What you will do:
Pull out every line of the data below that contains the string "reference", and copy each one in full. Case matters, so a line matches only if its letters have the same case.

Material to process:

++++

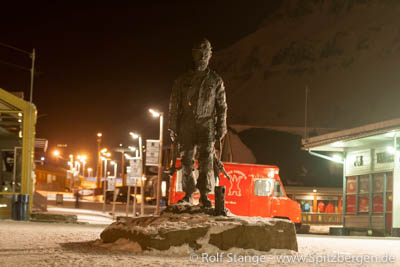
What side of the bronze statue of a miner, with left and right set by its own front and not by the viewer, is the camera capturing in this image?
front

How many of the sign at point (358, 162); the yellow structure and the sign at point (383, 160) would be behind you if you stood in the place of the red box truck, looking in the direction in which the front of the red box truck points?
1

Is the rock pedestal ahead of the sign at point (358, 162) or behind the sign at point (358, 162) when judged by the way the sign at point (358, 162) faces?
ahead

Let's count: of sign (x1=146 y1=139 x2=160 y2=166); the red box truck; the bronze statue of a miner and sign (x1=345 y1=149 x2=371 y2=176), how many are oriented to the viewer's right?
1

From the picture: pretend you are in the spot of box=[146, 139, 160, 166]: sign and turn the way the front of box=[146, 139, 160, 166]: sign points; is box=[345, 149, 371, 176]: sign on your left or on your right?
on your left

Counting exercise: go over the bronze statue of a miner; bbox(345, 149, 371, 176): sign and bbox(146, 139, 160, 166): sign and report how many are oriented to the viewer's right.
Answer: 0

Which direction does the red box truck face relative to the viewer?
to the viewer's right

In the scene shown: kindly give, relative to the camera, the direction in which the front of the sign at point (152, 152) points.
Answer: facing the viewer

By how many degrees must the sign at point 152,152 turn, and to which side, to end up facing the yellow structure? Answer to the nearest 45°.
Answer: approximately 45° to its right

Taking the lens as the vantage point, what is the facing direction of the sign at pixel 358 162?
facing the viewer and to the left of the viewer

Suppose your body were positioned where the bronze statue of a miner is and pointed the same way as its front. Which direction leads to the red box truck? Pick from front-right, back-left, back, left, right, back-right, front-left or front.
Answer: back

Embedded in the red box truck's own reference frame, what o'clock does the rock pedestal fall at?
The rock pedestal is roughly at 3 o'clock from the red box truck.
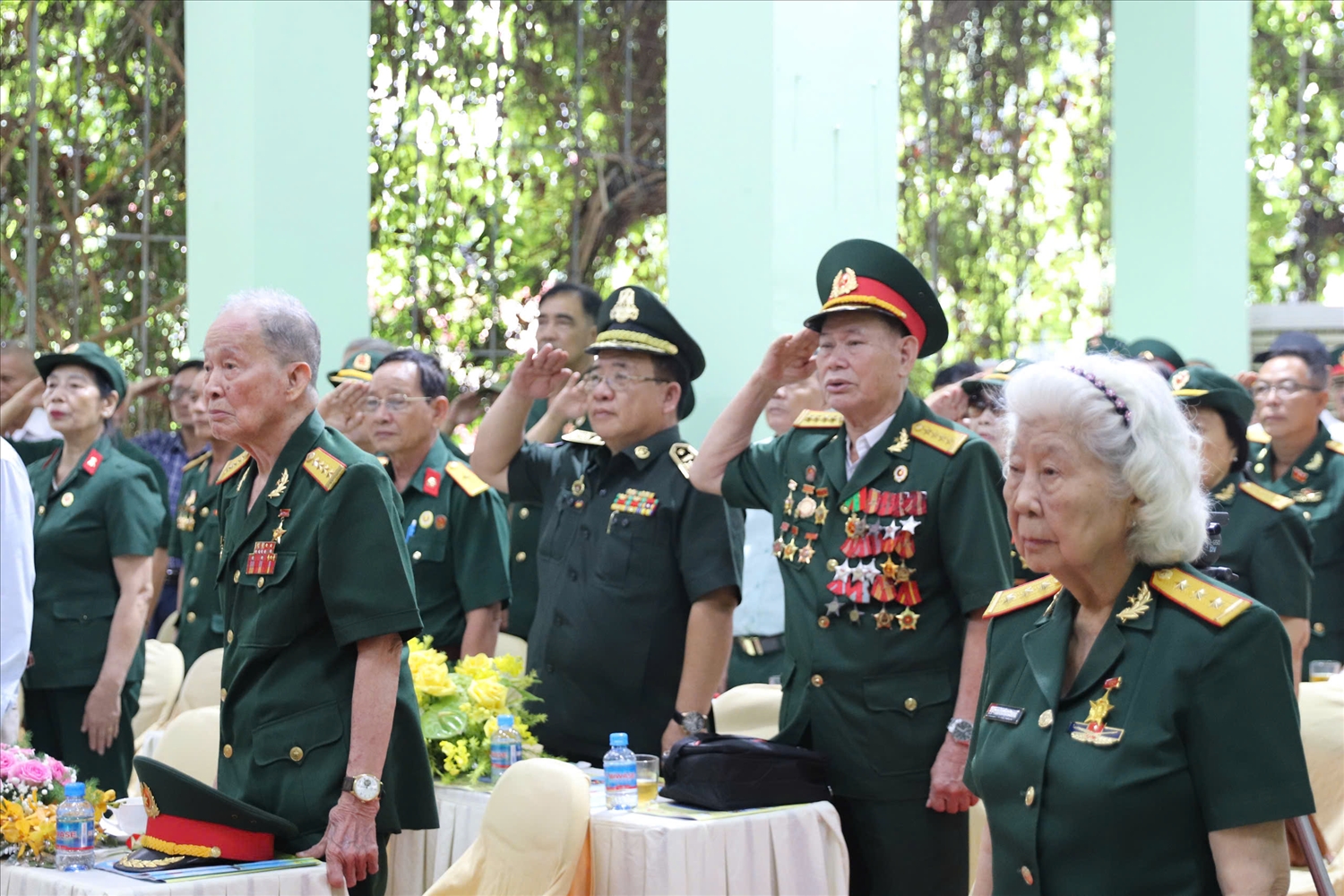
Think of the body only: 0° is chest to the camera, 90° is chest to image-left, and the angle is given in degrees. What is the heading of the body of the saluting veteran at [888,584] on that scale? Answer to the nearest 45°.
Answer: approximately 45°

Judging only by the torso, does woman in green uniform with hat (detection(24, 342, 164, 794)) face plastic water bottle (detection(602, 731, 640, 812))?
no

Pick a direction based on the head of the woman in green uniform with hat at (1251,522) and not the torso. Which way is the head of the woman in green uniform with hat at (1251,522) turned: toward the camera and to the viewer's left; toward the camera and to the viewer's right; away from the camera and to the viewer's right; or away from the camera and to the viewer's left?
toward the camera and to the viewer's left

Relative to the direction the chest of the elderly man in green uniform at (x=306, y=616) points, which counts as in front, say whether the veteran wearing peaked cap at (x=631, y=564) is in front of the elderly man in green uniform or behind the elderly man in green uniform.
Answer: behind

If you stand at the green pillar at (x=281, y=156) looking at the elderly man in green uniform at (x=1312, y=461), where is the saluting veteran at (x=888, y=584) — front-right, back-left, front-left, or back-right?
front-right

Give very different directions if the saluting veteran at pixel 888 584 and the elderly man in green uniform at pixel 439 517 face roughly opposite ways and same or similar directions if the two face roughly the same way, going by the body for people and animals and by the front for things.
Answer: same or similar directions

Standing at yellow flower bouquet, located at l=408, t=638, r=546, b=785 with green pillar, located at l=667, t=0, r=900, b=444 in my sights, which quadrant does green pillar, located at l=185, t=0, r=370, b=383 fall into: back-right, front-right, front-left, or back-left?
front-left

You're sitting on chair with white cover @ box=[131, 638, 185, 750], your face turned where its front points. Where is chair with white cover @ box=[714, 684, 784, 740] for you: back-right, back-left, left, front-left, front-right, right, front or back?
left

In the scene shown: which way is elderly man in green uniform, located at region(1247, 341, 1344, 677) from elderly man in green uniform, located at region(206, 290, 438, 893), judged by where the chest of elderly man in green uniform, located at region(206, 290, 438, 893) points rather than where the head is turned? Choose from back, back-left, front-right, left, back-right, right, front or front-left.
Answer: back

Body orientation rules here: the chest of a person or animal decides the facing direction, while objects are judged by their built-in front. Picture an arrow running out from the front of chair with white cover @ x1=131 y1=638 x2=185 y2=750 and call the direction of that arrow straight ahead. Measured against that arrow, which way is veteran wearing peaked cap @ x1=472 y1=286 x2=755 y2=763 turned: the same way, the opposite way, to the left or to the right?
the same way

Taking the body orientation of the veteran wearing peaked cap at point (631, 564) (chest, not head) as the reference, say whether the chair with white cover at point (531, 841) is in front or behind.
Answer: in front

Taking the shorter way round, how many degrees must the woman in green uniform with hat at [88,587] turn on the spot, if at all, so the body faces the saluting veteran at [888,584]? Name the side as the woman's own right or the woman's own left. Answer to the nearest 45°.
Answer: approximately 90° to the woman's own left

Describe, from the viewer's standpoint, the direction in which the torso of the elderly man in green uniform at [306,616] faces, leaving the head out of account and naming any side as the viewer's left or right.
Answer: facing the viewer and to the left of the viewer

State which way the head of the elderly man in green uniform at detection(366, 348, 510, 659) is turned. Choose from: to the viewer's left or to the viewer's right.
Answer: to the viewer's left

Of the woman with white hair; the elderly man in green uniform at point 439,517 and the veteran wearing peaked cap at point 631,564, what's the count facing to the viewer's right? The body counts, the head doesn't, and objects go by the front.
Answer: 0

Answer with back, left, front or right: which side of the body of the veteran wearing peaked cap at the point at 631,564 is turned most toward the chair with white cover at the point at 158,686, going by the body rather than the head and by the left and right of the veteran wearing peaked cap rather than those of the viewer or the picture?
right

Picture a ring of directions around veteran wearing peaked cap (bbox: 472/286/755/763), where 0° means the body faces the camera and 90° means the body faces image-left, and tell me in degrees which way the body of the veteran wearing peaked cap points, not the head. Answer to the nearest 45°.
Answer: approximately 45°

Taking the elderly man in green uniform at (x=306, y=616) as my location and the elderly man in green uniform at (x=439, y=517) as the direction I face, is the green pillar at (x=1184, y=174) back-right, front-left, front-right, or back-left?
front-right

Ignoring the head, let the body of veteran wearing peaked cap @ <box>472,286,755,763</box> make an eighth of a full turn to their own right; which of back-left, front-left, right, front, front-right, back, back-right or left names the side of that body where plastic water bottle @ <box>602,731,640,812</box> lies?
left
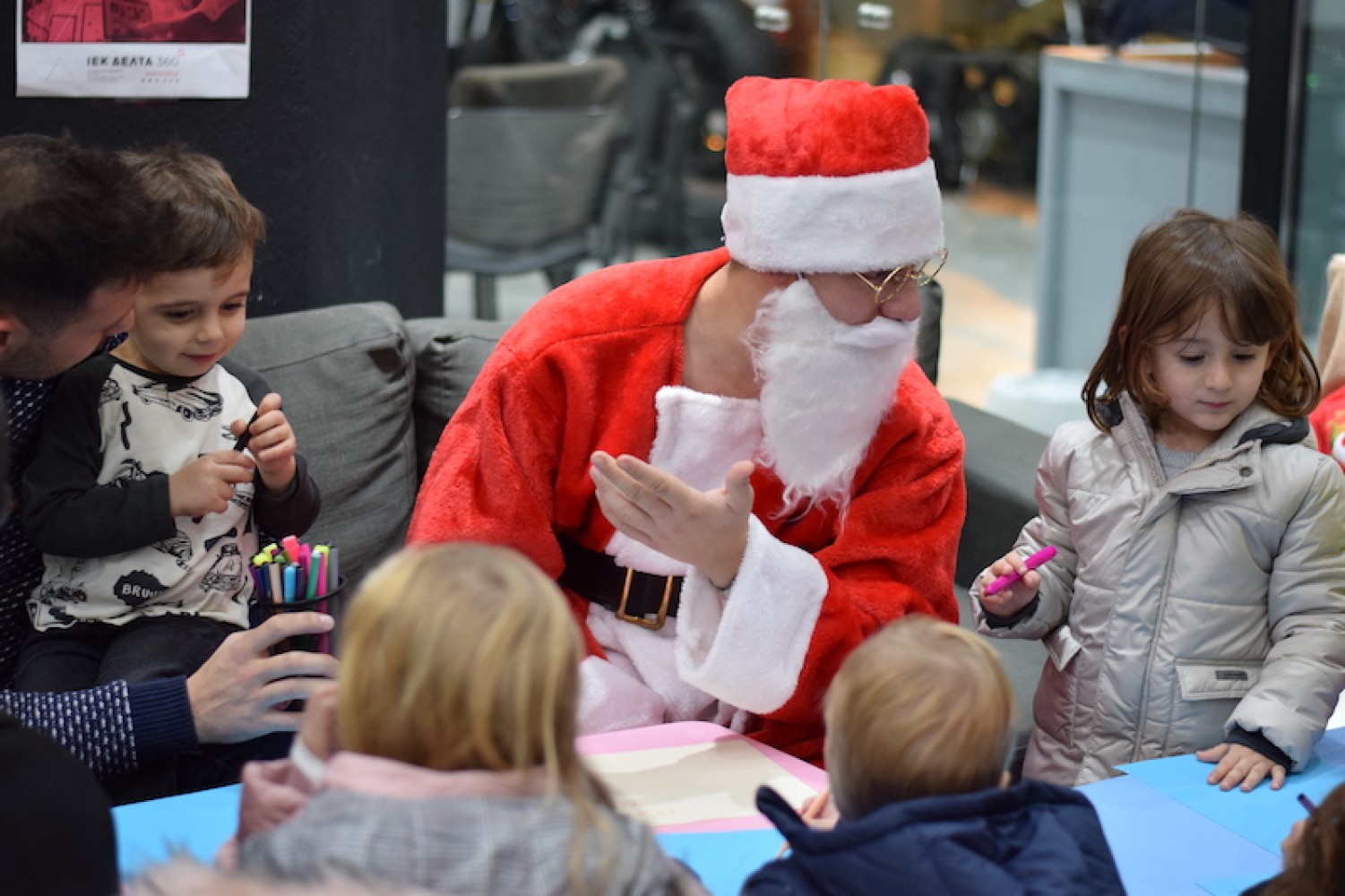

++++

Answer to this task:
Embedded in the red box truck's own reference frame, what o'clock does the rock pedestal fall at?
Taking the body orientation of the veteran wearing peaked cap at point (631, 564) (chest, not head) as the reference, say whether the chair with white cover at point (531, 841) is in front or behind.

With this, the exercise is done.